ASSIGNMENT: Which of the lines below contain the string "CROSS"? Copy each one.

PROVIDED MATERIAL:

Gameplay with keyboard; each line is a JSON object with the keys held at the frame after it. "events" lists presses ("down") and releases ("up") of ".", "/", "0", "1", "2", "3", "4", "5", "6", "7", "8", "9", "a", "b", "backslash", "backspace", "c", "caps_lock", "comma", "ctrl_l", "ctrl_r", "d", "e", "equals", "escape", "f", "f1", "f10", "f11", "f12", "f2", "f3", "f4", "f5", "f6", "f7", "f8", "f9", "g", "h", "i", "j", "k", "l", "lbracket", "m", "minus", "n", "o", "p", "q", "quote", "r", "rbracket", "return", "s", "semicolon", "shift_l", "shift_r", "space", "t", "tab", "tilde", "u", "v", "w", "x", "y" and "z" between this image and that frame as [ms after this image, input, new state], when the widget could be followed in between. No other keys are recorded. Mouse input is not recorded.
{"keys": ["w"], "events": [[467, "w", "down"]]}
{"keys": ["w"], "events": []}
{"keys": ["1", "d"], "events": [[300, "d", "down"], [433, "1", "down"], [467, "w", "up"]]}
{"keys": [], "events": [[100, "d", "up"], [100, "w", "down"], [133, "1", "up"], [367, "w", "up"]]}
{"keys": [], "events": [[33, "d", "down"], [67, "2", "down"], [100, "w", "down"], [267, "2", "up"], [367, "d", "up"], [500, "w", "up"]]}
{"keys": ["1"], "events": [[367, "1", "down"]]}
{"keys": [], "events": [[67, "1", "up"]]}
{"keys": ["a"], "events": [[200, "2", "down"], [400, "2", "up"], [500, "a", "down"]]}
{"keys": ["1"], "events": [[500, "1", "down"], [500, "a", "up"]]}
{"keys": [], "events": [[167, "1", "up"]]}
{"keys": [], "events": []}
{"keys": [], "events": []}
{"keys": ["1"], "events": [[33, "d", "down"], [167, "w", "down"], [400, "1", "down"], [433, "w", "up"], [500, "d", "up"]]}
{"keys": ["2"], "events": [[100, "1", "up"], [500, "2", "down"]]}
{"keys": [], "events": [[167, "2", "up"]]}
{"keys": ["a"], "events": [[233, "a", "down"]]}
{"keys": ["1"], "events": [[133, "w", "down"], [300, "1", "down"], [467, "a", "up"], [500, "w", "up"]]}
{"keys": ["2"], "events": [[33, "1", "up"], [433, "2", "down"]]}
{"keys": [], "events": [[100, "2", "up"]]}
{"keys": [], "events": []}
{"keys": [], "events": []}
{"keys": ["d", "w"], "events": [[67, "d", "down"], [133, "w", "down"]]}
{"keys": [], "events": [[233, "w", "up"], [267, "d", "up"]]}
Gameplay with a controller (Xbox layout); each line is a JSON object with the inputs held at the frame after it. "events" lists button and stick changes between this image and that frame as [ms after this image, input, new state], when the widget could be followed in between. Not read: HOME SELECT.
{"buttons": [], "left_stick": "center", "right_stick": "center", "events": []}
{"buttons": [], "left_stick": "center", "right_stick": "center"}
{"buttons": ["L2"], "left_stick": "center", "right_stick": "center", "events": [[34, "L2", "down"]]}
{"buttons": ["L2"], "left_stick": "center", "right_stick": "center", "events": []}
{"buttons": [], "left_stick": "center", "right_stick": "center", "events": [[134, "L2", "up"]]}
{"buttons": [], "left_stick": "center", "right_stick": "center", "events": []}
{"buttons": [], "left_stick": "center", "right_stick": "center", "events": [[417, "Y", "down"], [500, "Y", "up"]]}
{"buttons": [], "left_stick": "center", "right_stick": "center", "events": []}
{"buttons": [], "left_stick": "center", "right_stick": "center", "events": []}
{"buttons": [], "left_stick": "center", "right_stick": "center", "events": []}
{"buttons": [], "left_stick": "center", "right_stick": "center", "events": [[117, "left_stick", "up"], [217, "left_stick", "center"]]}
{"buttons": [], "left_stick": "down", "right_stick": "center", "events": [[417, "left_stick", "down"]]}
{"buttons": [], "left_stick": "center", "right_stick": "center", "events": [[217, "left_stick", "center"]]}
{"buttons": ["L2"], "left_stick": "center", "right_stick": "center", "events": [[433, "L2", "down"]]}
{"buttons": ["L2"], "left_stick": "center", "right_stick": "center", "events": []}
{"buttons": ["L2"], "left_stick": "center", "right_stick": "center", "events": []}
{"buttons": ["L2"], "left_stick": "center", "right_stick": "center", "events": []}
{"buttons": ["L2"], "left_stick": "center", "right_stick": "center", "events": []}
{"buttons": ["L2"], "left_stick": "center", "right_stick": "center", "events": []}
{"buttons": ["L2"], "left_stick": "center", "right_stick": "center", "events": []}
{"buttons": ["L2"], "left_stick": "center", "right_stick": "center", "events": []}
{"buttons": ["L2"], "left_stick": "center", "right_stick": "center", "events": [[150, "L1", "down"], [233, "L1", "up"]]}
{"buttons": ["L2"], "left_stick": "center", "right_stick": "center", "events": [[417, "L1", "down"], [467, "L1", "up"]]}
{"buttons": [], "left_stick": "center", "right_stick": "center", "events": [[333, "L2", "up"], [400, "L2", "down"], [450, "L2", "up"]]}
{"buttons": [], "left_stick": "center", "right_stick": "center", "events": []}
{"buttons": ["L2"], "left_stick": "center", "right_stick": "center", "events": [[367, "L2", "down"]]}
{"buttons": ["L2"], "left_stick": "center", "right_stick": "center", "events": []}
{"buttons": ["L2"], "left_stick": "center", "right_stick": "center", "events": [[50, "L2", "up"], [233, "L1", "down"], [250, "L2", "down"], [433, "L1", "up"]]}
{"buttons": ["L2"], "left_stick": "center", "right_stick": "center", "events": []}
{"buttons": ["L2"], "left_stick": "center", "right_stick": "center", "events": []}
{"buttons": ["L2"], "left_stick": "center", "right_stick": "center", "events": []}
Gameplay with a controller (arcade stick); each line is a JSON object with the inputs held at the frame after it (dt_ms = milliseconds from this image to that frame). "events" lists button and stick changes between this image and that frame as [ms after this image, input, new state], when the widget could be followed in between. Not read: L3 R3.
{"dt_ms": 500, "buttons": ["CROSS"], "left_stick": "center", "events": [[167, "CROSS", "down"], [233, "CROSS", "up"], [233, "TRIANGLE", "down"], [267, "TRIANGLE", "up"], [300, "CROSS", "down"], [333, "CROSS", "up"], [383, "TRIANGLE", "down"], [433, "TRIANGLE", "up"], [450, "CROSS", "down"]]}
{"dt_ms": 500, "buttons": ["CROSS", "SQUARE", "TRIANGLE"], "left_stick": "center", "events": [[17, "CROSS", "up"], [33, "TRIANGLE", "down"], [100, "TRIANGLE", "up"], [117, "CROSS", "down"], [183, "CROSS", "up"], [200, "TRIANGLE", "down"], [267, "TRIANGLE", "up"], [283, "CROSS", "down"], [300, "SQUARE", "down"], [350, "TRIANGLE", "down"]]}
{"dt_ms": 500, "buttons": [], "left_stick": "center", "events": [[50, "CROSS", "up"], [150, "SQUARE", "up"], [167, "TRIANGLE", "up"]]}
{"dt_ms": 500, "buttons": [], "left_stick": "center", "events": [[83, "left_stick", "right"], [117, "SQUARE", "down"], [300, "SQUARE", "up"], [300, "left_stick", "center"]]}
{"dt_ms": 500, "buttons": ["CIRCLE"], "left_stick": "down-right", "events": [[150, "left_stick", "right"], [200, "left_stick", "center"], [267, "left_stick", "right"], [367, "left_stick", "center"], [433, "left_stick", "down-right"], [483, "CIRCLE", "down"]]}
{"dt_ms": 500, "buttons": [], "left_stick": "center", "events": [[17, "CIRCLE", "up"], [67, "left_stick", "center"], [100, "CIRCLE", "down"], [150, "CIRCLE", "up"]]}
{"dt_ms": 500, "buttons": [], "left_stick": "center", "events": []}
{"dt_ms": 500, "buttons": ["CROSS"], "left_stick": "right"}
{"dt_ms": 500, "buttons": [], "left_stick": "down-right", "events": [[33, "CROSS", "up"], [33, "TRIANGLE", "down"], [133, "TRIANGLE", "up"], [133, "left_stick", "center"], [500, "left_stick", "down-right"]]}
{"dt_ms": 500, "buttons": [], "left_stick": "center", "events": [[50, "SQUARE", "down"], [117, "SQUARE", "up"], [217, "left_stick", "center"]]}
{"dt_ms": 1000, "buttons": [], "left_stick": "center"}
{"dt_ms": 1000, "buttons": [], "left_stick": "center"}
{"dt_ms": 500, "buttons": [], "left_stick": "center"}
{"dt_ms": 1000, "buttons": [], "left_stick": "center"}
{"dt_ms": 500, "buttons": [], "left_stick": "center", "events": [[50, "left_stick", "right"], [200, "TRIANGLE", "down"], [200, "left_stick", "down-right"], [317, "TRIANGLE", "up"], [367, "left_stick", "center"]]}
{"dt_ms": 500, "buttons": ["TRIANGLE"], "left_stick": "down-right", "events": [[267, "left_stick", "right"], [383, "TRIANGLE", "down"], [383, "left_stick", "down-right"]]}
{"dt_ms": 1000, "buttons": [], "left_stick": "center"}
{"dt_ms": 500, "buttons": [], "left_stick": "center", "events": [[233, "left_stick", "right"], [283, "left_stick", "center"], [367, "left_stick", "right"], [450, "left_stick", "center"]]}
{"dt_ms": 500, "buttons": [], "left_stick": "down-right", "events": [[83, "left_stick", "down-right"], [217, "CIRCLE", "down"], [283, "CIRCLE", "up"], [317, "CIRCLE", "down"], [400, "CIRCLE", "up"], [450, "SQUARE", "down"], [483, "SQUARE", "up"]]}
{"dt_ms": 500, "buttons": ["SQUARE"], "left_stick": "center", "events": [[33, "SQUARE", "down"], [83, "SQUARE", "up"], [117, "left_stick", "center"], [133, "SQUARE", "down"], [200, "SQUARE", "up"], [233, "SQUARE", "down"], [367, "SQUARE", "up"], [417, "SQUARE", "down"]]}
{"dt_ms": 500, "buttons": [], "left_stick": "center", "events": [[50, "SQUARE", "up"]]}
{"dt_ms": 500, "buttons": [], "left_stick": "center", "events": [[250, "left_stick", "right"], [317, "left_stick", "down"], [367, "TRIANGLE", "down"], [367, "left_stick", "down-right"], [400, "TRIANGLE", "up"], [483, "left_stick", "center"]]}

WRITTEN SOLUTION:
{"dt_ms": 500, "buttons": ["CROSS"], "left_stick": "center", "events": [[167, "CROSS", "down"], [233, "CROSS", "up"], [233, "TRIANGLE", "down"], [267, "TRIANGLE", "up"], [300, "CROSS", "down"], [333, "CROSS", "up"], [383, "TRIANGLE", "down"], [433, "TRIANGLE", "up"], [450, "CROSS", "down"]]}
{"dt_ms": 500, "buttons": ["CROSS", "SQUARE", "TRIANGLE"], "left_stick": "center", "events": [[17, "CROSS", "up"], [33, "TRIANGLE", "down"], [100, "TRIANGLE", "up"], [117, "CROSS", "down"], [183, "CROSS", "up"], [200, "TRIANGLE", "down"], [267, "TRIANGLE", "up"], [283, "CROSS", "down"], [300, "SQUARE", "down"], [350, "TRIANGLE", "down"]]}
{"dt_ms": 500, "buttons": [], "left_stick": "center", "events": [[50, "CROSS", "up"], [150, "SQUARE", "up"], [167, "TRIANGLE", "up"]]}
{"dt_ms": 500, "buttons": ["CROSS"], "left_stick": "right"}
{"dt_ms": 500, "buttons": [], "left_stick": "down-right", "events": [[33, "CROSS", "up"], [33, "TRIANGLE", "down"], [133, "TRIANGLE", "up"], [133, "left_stick", "center"], [500, "left_stick", "down-right"]]}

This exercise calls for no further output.